───── Dataset entries

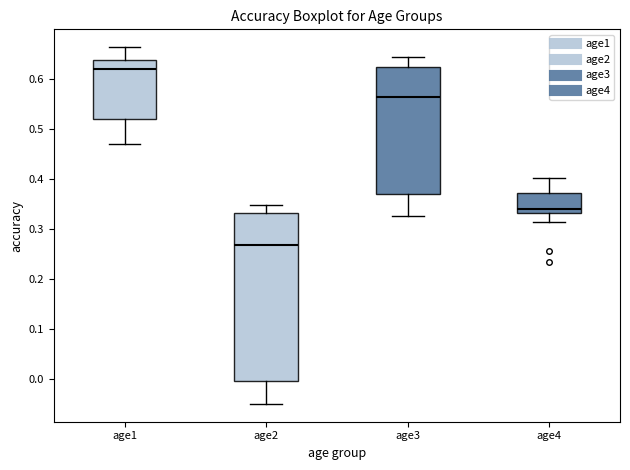

Comparing the boxes themselves (not the whiskers), which one is the tallest?

age2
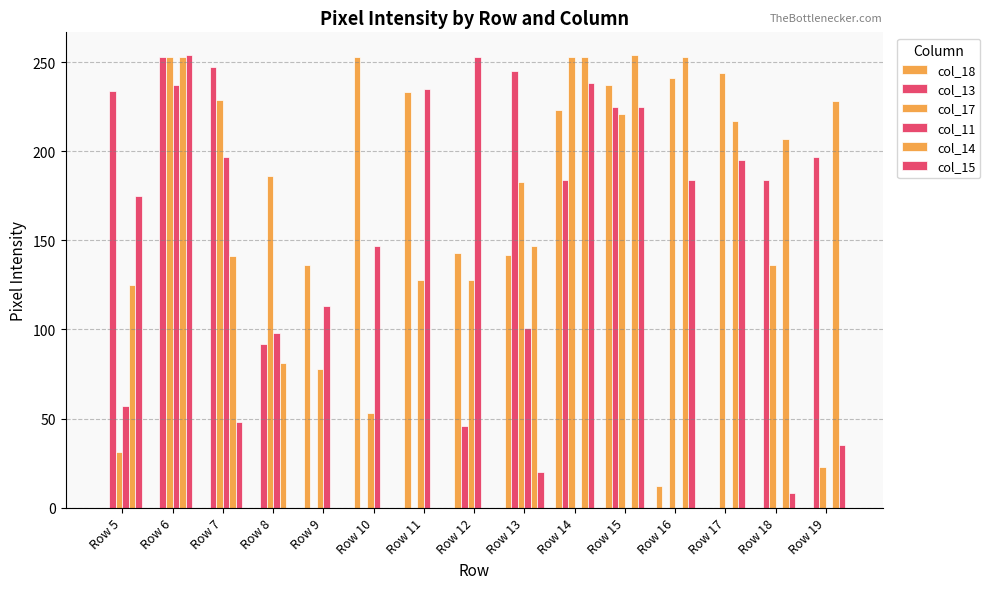

How many categories are shown in the chart?

15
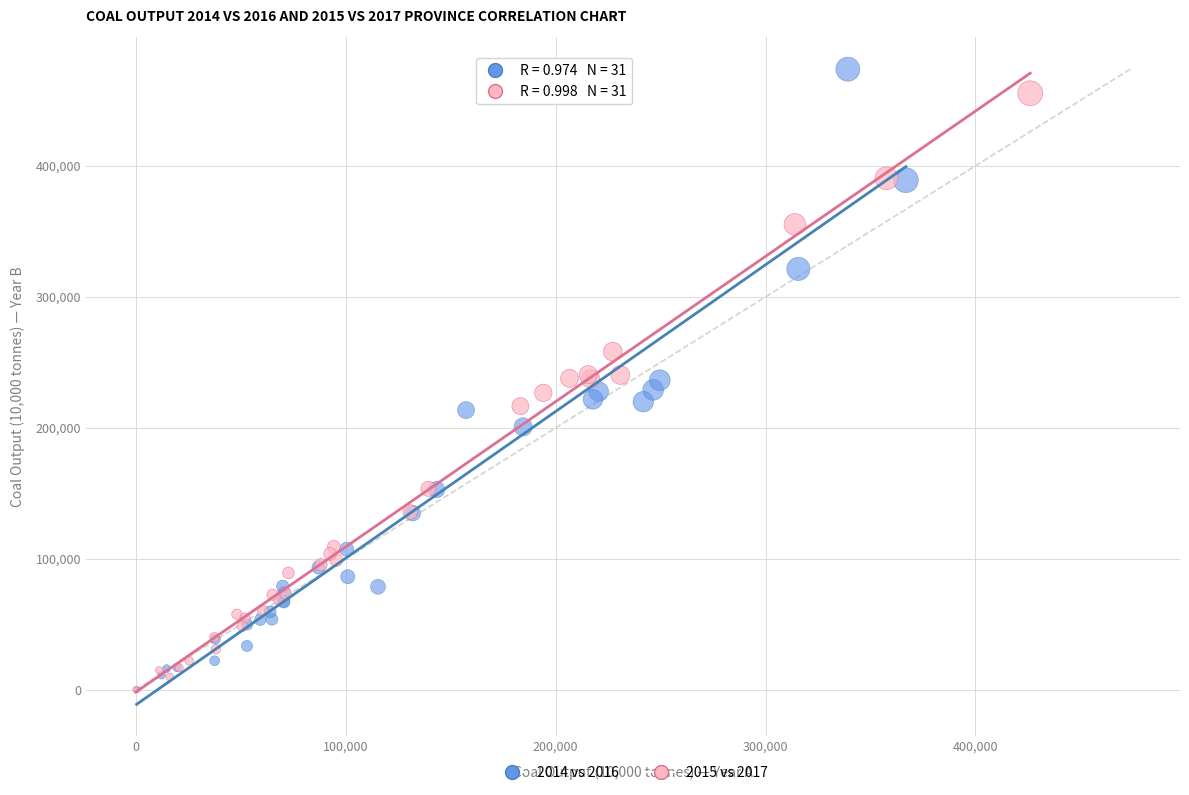

Which series has the largest Y range (max minus min)?

2014 vs 2016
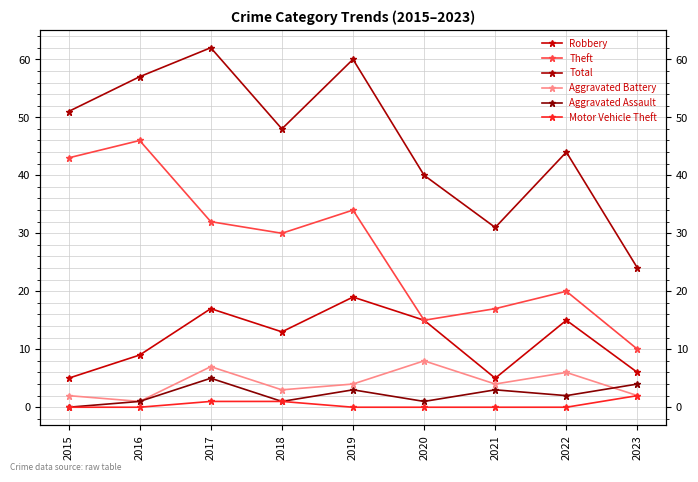

Does the chart display data point markers on the line(s)?

Yes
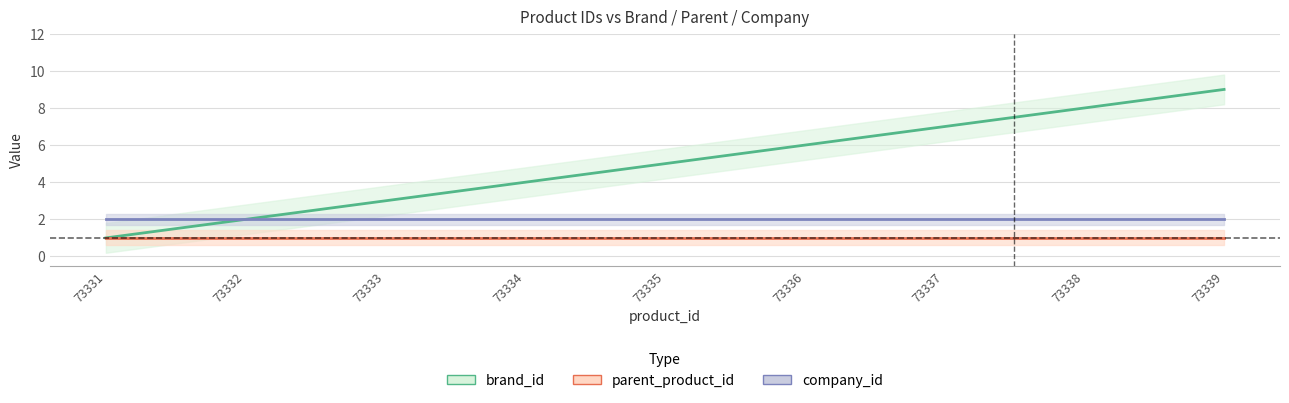

What is the difference between the highest and lowest values at 73339?

8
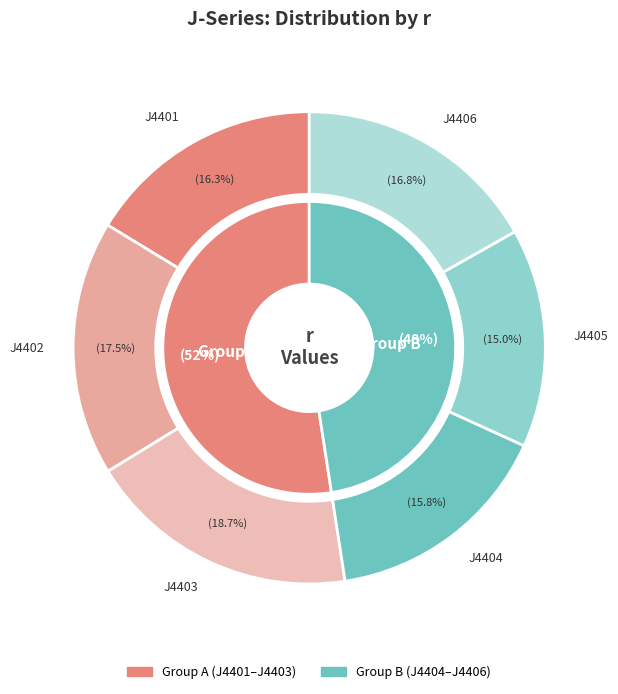

The J4405 slice represents 22% of the pie. True or false?

False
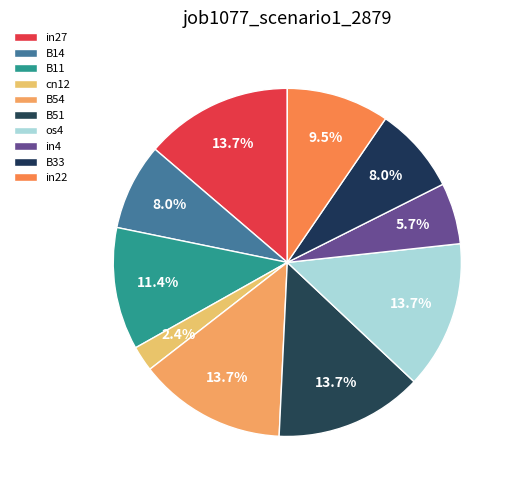

Count the number of slices in the pie.

10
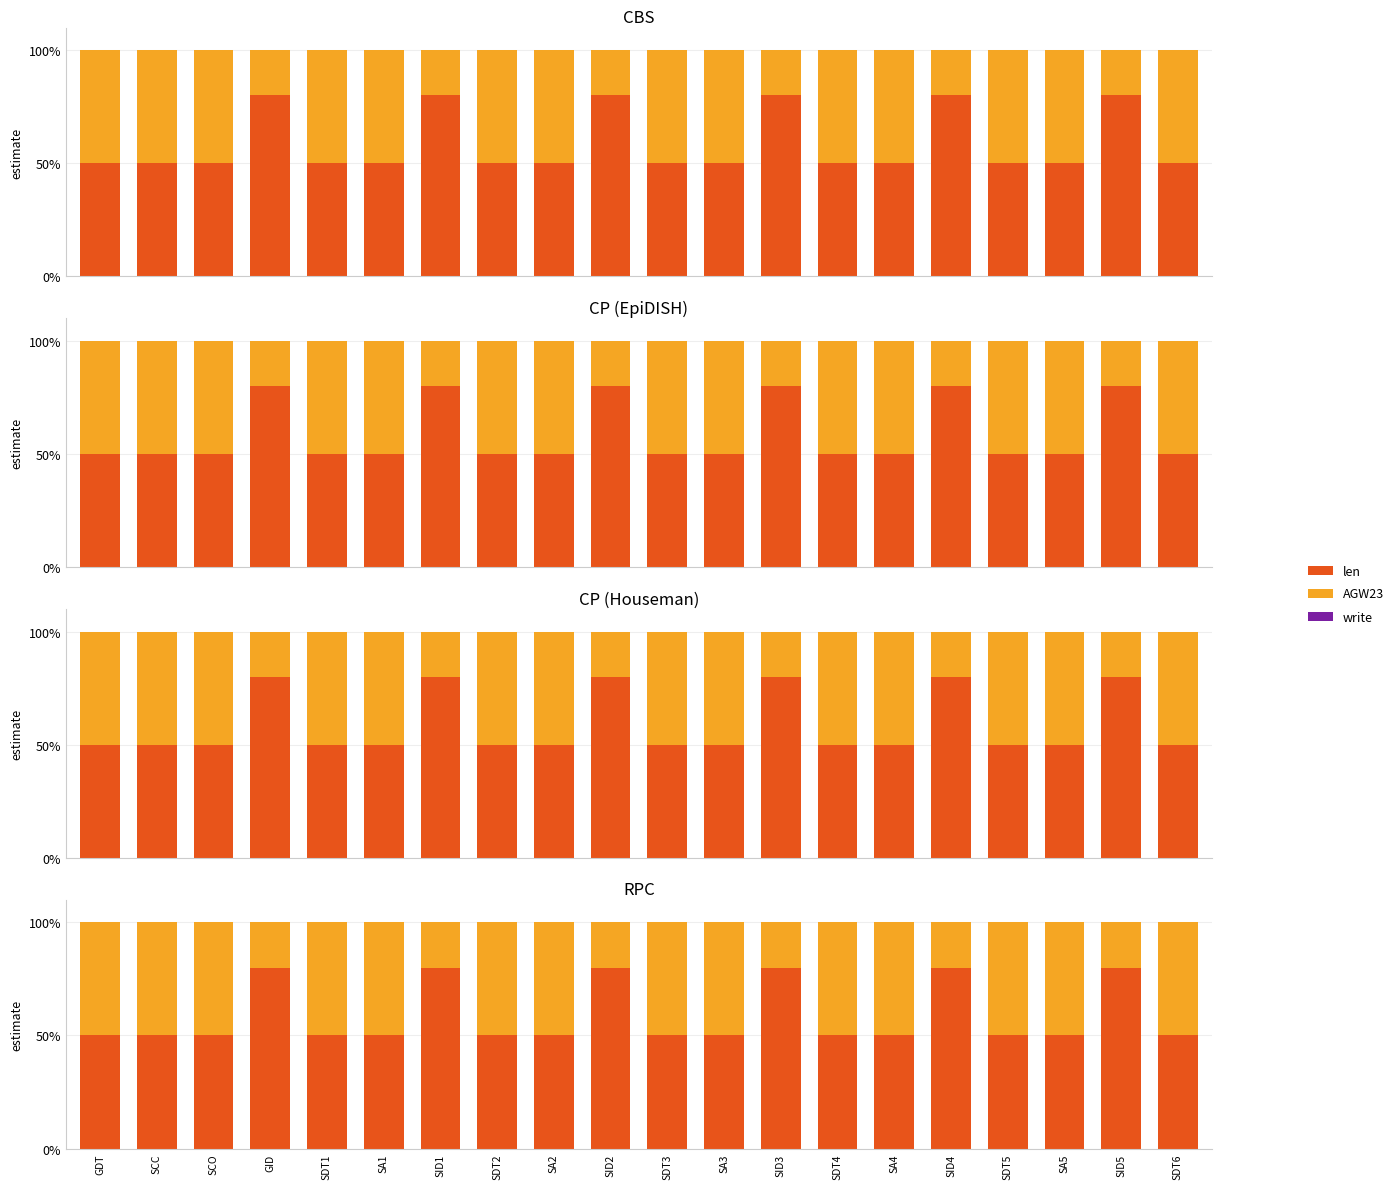

Which series changed the most between SA3 and SDT6?

len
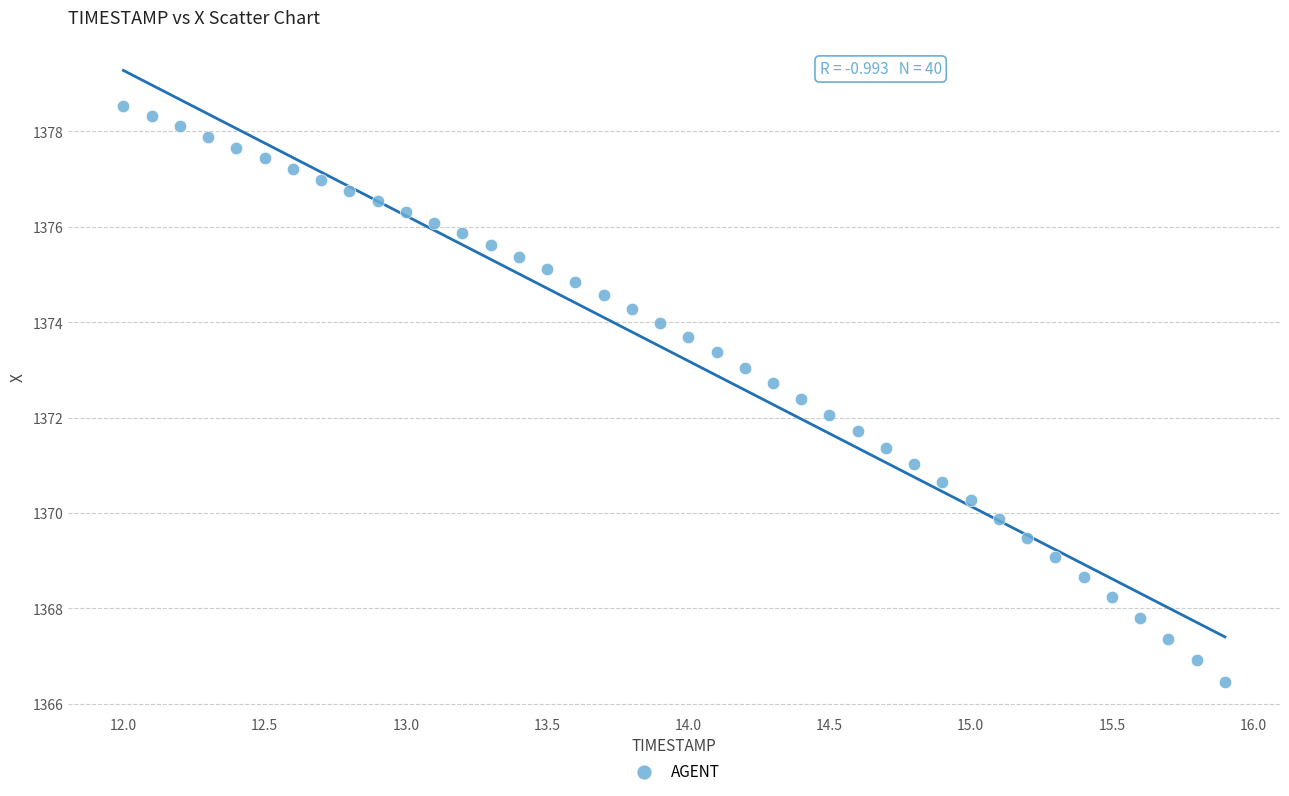

What is the range of Y values (max minus min)?

12.1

──────────

§ **What you should do**
Convert every line of the entries above into a Markdown table with the columns Row and Line, numbering the rows in order and skipping blank lines. Leave the pictures out of the table.

§ **Output of the task**
| Row | Line |
|---|---|
| 1 | Comparing the boxes themselves (not the whiskers), which one is the tallest? |
| 2 | age2 |
| 3 | How many categories are shown in the chart? |
| 4 | 15 |
| 5 | Which series has the largest Y range (max minus min)? |
| 6 | 2014 vs 2016 |
| 7 | Does the chart display data point markers on the line(s)? |
| 8 | Yes |
| 9 | What is the difference between the highest and lowest values at 73339? |
| 10 | 8 |
| 11 | The J4405 slice represents 22% of the pie. True or false? |
| 12 | False |
| 13 | Count the number of slices in the pie. |
| 14 | 10 |
| 15 | Which series changed the most between SA3 and SDT6? |
| 16 | len |
| 17 | What is the range of Y values (max minus min)? |
| 18 | 12.1 |